Agences médias
Pour les 10es Rencontres de l'Udecam, Stratégies a donné la parole à toutes les dirigeantes d'agences médias, bien plus nombreuses qu'on ne pourrait le penser. Martin Sorrell, le fondateur et CEO de WPP, en exclusivité, nous donne aussi sa vision de la question.

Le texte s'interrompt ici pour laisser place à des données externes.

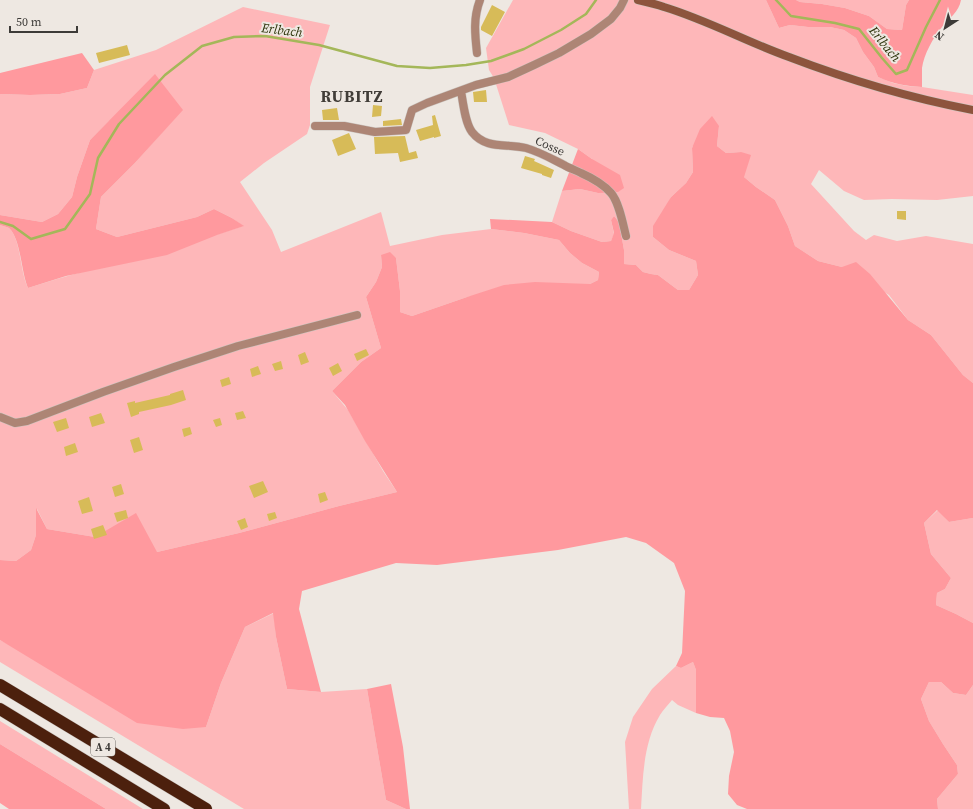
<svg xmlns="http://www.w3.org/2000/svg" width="973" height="809" font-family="'Source Serif 4',serif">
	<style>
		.green { fill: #feb7b9 }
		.forest { fill: #ff999e }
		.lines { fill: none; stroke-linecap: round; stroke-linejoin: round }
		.stream { stroke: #a4b759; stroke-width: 2.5 }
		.building { fill: #d7bb58 }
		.minor-casing { stroke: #cbc5c0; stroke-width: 9 }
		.secondary-casing { stroke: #cbc5c0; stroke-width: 9 }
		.motorway-casing { stroke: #cbc5c0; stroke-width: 13 }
		.minor { stroke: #ad8575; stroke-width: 8 }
		.secondary { stroke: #8d543d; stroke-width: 8 }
		.motorway { stroke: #4c200d; stroke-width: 12 }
		.labels { text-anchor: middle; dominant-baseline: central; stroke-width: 4; stroke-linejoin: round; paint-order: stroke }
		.shield { fill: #eee8e2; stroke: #726f6b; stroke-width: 1 }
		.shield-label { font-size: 11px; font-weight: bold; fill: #3d3b38 }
		.street-label { font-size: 12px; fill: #3d3b38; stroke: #eee8e2 }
		.water-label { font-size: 13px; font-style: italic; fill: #2b3209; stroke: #eee8e2 }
		.district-label { font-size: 16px; font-weight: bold; letter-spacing: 1px; fill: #413d38; stroke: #eee8e2 }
	</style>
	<rect width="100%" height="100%" fill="#eee8e2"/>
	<path class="green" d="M513,0H766L779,28L790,25L808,27H830L844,30L856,38L863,52L874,67L878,77L893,83L907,86L922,87L973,95V196L937,200L892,199L864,200L844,191L819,170L811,184L854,231L866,240L874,235L897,241L926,236L973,244V383L963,375L931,335L908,320L889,295L842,267L818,261L795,246L788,226L775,200L756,187L744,177L741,152L726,153L717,146L719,126L692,147L693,172L686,183L671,197L653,237L669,250L696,261L698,275L689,290H678L658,275L651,274L643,272L636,265L624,264V250L619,222L614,216L611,220L614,234L611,241L602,242L571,231L552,222L562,191L580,189L598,193L592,159L578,149L545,133L509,125L494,78L489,70L486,48Z
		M796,0H909L906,5L902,30L887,29L869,16L845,8L822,4L800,2Z
		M243,7L330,25L310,87V125L307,134L264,163L240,182L272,230L281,252L381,212L390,246L442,235L491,229L524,233L559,240L570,253L582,263L599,272L598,280L590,284H566L467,297L412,316L400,312V291L396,258L381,255L382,267L376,282L366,297L381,348L361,362L332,391L348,410L383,471L397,492L339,506L239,533L157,552L95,537L47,529L37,509L36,535L31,550L16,561L0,560V225C3,226 7,227 9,228C21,239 20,272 28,288C99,265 173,250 243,226L232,218L214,209L197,217L117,237L96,229L101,197L134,164L182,110L109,121L90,140L77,177L72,197L58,214L42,222L0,215V94L30,95L60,94L87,88L94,70L156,50Z
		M938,510L949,522L973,518V623L956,614L936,605L937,593L945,589L951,578L931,554L924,523Z
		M274,613L276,637L287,689L321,692L367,689L386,800L406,809H244L0,662V640L12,646L206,727L221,683L245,627Z
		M693,662L696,670V713L678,705L672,700C668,705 663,710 660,715C643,743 643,777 641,809H629L625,742L633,717L652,689L676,666L681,668Z
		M929,682H941L953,693L966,695L973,685V809H938L937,799L958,774L957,765L943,744L929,721L921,699Z
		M0,721L143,809H106L0,744Z"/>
	<path class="forest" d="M766,0H796L800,2L822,4L845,8L869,16L887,29L902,30L906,5L909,0H961C959,12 949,18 942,27C933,38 924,54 922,68C922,75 922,81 922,87C905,86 894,84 878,77L874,67L863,52L856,38L844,30L830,27H808L790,25L779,28Z
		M82,53L94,70L87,88L60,94L30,95L0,94V73Z
		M155,74L183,110L134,164L101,197L96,229L117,237L197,217L214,209L232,218L244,226L217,235L167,255L66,276L28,288C21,272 21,239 9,228C7,227 3,226 0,225V215L42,222L58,214L72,197L77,177L90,140Z
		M712,116L719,126L717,146L726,153L741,152L751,155L744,177L756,187L775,200L788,226L795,246L818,261L842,267L856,262L870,274L908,320L931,335L963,375L973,383V518L949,522L937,510L924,523L931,554L951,578L945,589L937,593L936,605L956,614L973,623V685L966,695L953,693L941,682H929L921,699L929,721L943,744L957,765L958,774L937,799L938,809H747L737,805L728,794L729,776L734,752L730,731L724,718L710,717L696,713V670L693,662L681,668L676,666L682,653L685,591L674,563L646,543L626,537L558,550L437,565L396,563L302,591L299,609L321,692L287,689L276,637L273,613L245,627L221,683L206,727L183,729L137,723L0,640V560L16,561L31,550L36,535V508L47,529L95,537L136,513L157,552L239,533L339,506L397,492L365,441L345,405L332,391L361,362L381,348L366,297L376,282L382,267L381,255L390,252L396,258L400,291V312L412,316L467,297L504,285L535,282L590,284L598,280L599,272L582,263L570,253L559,240L524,233L491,229L490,219L552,222L571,231L602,242L611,241L614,233L611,220L614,216L619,222L624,250V264L636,265L643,272L651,274L658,275L678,290H689L698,275L696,261L669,250L653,237V226L671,197L686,183L693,172L692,148L700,129Z
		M578,149L592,159L620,175L624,188L618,192L598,193L580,189L562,191Z
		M391,684L403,747L410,809H406L386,800L367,689Z
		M0,744L106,809H9L0,803Z"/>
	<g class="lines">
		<path class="stream" d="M776,0L791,16L835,23L859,29L882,58L896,74L907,70L926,27L940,0
			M0,222L13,226L31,239L65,229L90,194L98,158L119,124L165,75L202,46L234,37L265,36L319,45L397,66L430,68L466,65L491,61L524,49L561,30L586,14L596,0"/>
	</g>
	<path class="building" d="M492,5L505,12L492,36L481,30V27Z
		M127,45L130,55L99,63L96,53Z
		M486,90L487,102H474L473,92Z
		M373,105L382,106L381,116L372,117Z
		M337,108L339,120H323L322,110Z
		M435,115L441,136L434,138V137L420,141L416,130L433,125L432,116Z
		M401,119L402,125L383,126V121Z
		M349,133L356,149L338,156L332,140Z
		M405,136L409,153L416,151L418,158L400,162L398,153L375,154L374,137Z
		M525,156L535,159L534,161L554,170L551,178L542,175V174L521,168Z
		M897,211H906V220L897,219Z
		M366,349L369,355L357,361L354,354Z
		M305,352L309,362L301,365L298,355Z
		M281,361L283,369L275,371L272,364Z
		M338,363L342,371L333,376L329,368Z
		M258,366L261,374L252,377L250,369Z
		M229,377L231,384L222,387L220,380Z
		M183,390L186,400L171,405L139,412V414L131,417L127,403L135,401V403L170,395V394Z
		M243,411L246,418L237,420L235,413Z
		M101,413L105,423L92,427L89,417Z
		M66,418L69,428L57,432L53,422Z
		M220,418L222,425L216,427L213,420Z
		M190,427L192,434L184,437L182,429Z
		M139,437L143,450L134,453L130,440Z
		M75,443L78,452L66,456L64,447Z
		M263,481L268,492L254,498L249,486Z
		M121,484L124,494L115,497L112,487Z
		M325,492L328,500L320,503L318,494Z
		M89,497L93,511L82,514L78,501Z
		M126,510L128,518L117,522L114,513Z
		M275,512L277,518L269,521L267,514Z
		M245,518L248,527L241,530L237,521Z
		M103,525L107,535L94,539L91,529Z"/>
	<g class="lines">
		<defs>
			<path id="minor" d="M477,53C475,35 473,18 480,0
				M461,91C463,102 465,123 472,132C486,150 507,143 526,148C540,152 552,159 564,165C569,168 575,170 581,173C590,177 604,185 611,193C619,202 623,224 626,236
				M315,126H344L375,132L406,130L412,110L427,103L476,85L508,77L534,65L559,53L591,34L611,19L620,8L624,0
				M0,417L15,423L27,421L103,392L174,367L238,346L357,315"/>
			<path id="secondary" d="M638,0C647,2 656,4 664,7C707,20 747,42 789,57C849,80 910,98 973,110"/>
			<path id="motorway" d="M0,685L206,809
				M0,709L164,809"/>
		</defs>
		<use href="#minor" class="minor-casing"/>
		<use href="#secondary" class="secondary-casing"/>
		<use href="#motorway" class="motorway-casing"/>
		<use href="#minor" class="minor"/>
		<use href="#secondary" class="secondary"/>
		<use href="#motorway" class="motorway"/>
	</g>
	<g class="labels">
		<rect class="shield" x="91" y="738" width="24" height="18" rx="3"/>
		<g class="shield-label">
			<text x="103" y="747">A 4</text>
		</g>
		<g class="street-label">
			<text transform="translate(550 146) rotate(24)">Cosse</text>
		</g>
		<g class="water-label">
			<text transform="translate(282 30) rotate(7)">Erlbach</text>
			<text transform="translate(885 44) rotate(51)">Erlbach</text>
		</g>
		<g class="district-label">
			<text x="352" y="96">RUBITZ</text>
		</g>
	</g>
	<g transform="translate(945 28) rotate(216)" stroke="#eee8e2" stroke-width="3" paint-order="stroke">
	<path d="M0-3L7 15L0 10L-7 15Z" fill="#3d3b38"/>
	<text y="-6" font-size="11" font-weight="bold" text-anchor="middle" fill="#3d3b38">N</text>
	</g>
	<path d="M10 26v6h67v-6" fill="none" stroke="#3d3b38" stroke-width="2"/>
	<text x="16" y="26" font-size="12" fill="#3d3b38" stroke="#eee8e2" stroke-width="3" paint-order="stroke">50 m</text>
</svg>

Inégalités salariales, harcèlement de rue, manspreading, charge mentale… Autant de sujets médiatisés cette année qui montrent que le sexisme continue à faire rage en ce début de XXIe siècle. Les combats féministes restent (malheureusement) d'actualité. Prendre conscience des inégalités, détruire des mythes, cela demande du temps, de l’énergie et surtout d’en parler. Si l’Udecam a choisi ce thème pour ses 10es Rencontres, c’est peut-être parce que l’association représentative des agences médias a un exemple à donner.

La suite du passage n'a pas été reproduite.